What you need to do: Could you set out every line of all the records below as a Markdown table with a "Row" column for the row number and a "Line" column for the line, leaving out blank lines?

(Saved data entries)
________________________________________
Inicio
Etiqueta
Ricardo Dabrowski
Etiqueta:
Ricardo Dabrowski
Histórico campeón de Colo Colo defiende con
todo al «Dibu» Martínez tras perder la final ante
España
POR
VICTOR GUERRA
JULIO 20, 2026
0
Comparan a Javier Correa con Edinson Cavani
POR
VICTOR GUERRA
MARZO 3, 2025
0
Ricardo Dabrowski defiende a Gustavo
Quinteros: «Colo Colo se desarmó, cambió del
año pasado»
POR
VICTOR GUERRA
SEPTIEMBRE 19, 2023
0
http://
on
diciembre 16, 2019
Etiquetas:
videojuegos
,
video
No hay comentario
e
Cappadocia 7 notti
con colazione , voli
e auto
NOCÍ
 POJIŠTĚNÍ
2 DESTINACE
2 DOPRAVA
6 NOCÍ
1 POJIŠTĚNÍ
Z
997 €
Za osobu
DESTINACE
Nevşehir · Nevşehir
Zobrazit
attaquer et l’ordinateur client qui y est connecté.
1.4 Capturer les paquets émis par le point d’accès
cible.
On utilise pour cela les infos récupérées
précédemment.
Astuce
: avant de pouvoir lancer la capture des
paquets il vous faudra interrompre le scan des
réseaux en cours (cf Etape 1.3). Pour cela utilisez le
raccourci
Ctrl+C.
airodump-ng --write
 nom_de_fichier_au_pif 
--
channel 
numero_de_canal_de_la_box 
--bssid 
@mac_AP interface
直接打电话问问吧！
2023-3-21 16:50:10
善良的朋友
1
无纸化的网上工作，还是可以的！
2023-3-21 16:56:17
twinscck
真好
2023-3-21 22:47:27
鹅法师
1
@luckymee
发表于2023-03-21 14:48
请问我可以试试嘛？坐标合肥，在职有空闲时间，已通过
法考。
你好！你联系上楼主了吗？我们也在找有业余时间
________________________________________
Result for this task:
| Row | Line |
|---|---|
| 1 | Inicio |
| 2 | Etiqueta |
| 3 | Ricardo Dabrowski |
| 4 | Etiqueta: |
| 5 | Ricardo Dabrowski |
| 6 | Histórico campeón de Colo Colo defiende con |
| 7 | todo al «Dibu» Martínez tras perder la final ante |
| 8 | España |
| 9 | POR |
| 10 | VICTOR GUERRA |
| 11 | JULIO 20, 2026 |
| 12 | 0 |
| 13 | Comparan a Javier Correa con Edinson Cavani |
| 14 | POR |
| 15 | VICTOR GUERRA |
| 16 | MARZO 3, 2025 |
| 17 | 0 |
| 18 | Ricardo Dabrowski defiende a Gustavo |
| 19 | Quinteros: «Colo Colo se desarmó, cambió del |
| 20 | año pasado» |
| 21 | POR |
| 22 | VICTOR GUERRA |
| 23 | SEPTIEMBRE 19, 2023 |
| 24 | 0 |
| 25 | http:// |
| 26 | on |
| 27 | diciembre 16, 2019 |
| 28 | Etiquetas: |
| 29 | videojuegos |
| 30 | , |
| 31 | video |
| 32 | No hay comentario |
| 33 | e |
| 34 | Cappadocia 7 notti |
| 35 | con colazione , voli |
| 36 | e auto |
| 37 | NOCÍ |
| 38 |  POJIŠTĚNÍ |
| 39 | 2 DESTINACE |
| 40 | 2 DOPRAVA |
| 41 | 6 NOCÍ |
| 42 | 1 POJIŠTĚNÍ |
| 43 | Z |
| 44 | 997 € |
| 45 | Za osobu |
| 46 | DESTINACE |
| 47 | Nevşehir · Nevşehir |
| 48 | Zobrazit |
| 49 | attaquer et l’ordinateur client qui y est connecté. |
| 50 | 1.4 Capturer les paquets émis par le point d’accès |
| 51 | cible. |
| 52 | On utilise pour cela les infos récupérées |
| 53 | précédemment. |
| 54 | Astuce |
| 55 | : avant de pouvoir lancer la capture des |
| 56 | paquets il vous faudra interrompre le scan des |
| 57 | réseaux en cours (cf Etape 1.3). Pour cela utilisez le |
| 58 | raccourci |
| 59 | Ctrl+C. |
| 60 | airodump-ng --write |
| 61 |  nom_de_fichier_au_pif  |
| 62 | -- |
| 63 | channel  |
| 64 | numero_de_canal_de_la_box  |
| 65 | --bssid  |
| 66 | @mac_AP interface |
| 67 | 直接打电话问问吧！ |
| 68 | 2023-3-21 16:50:10 |
| 69 | 善良的朋友 |
| 70 | 1 |
| 71 | 无纸化的网上工作，还是可以的！ |
| 72 | 2023-3-21 16:56:17 |
| 73 | twinscck |
| 74 | 真好 |
| 75 | 2023-3-21 22:47:27 |
| 76 | 鹅法师 |
| 77 | 1 |
| 78 | @luckymee |
| 79 | 发表于2023-03-21 14:48 |
| 80 | 请问我可以试试嘛？坐标合肥，在职有空闲时间，已通过 |
| 81 | 法考。 |
| 82 | 你好！你联系上楼主了吗？我们也在找有业余时间 |